Floating carelessly above the clouds, weightless almost like air. Sweetly trapped in a contained can. Held, suspended through the air which is thick like water. How else could we stay up in this space? The plane swims through the air like an Olympic gold medalist.
She looked out her cell-like window and could only see the white grey of clouds. They surrounded her like the fog of moors. She hungered for the touch of the earth beneath her feet. 'Traveling is all well and good,' she thought, 'but home is infinitely better.' Although she had found from her past that she often craved the exotic locales and new experiences of anywhere else in the world. Sometimes the road is the only thing that shows just want you want.
How can the pilots tell the difference between sky and ground? There's a level of blue, white which seems never to end, then nothing. If one only believed what one saw, then this moment, this suspended time of a plane exists and nothing else. The world doesn't exist except when each person is on it. It doesn't continue for you when you're gone, so it stops, so you are in fact the center of your own private universe.
But really life does continue- or so we find out from television and phone calls with our friends. Bad and good events continue to happen- life never stops. Time waits for no one and each moment is gone as soon as you begin to appreciate it. One day you'll look back and think- I should have cherished it more, but how can you cherish something and life for the moment? Impossible.
Cherish is a word for weddings, reflective moments and old age, if anything.

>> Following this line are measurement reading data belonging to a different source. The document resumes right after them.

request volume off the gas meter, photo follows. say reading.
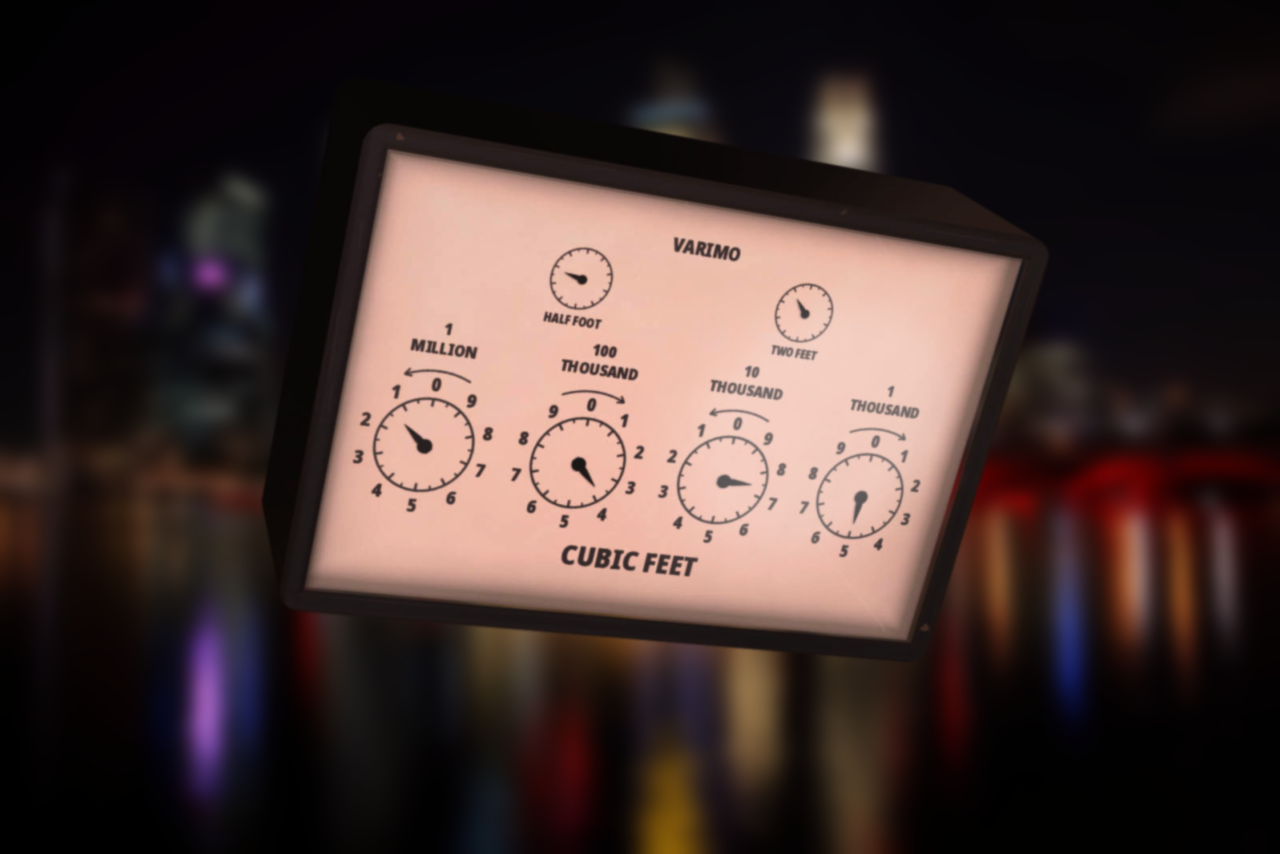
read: 137500 ft³
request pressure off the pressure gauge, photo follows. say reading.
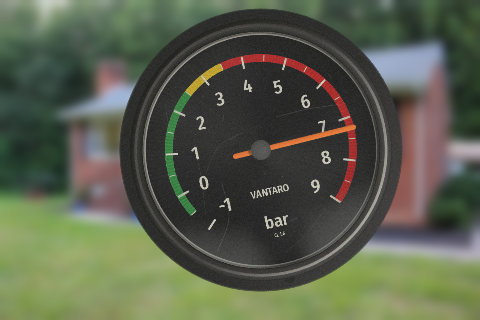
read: 7.25 bar
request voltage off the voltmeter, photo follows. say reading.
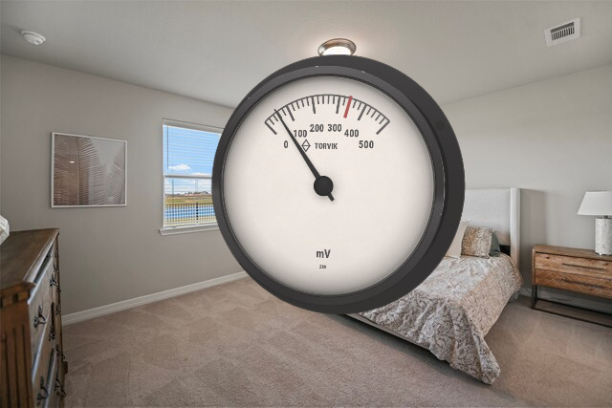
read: 60 mV
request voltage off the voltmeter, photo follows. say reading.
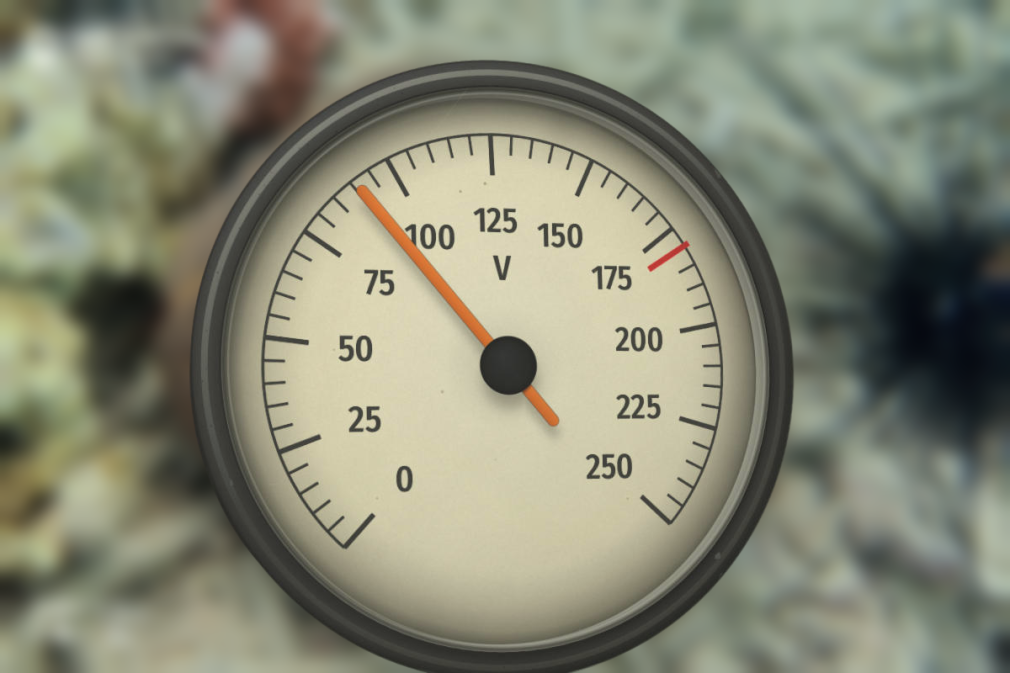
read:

Life is so grand . Such an elusive idea. How do you write what it feels like to live? How can you write out the sensation of touch or smell? Impossible to a degree. A tingle will be interpreted differently by every person. A bubbly laughter would sound different to anyone's inner voice and thoughts. Every reader interprets with their own past thoughts and experiences behind their emotions. I would write out a scenario and each reader would take something different from it and my own actual message or view could be kept hidden. That fact makes it hard to imagine what authors like Faulkner and Fitzgerald were really thinking. What does it take for the mind to create a symphony, art work, or a story? And what makes certain people want--no, need to write or express their inner thoughts in such a manner. How is it that artists like Anna Nalik write things like, "2 AM and I'm still awake writing this song/ if I get it all down on paper it's no longer inside of me/ threatening the life it belongs to."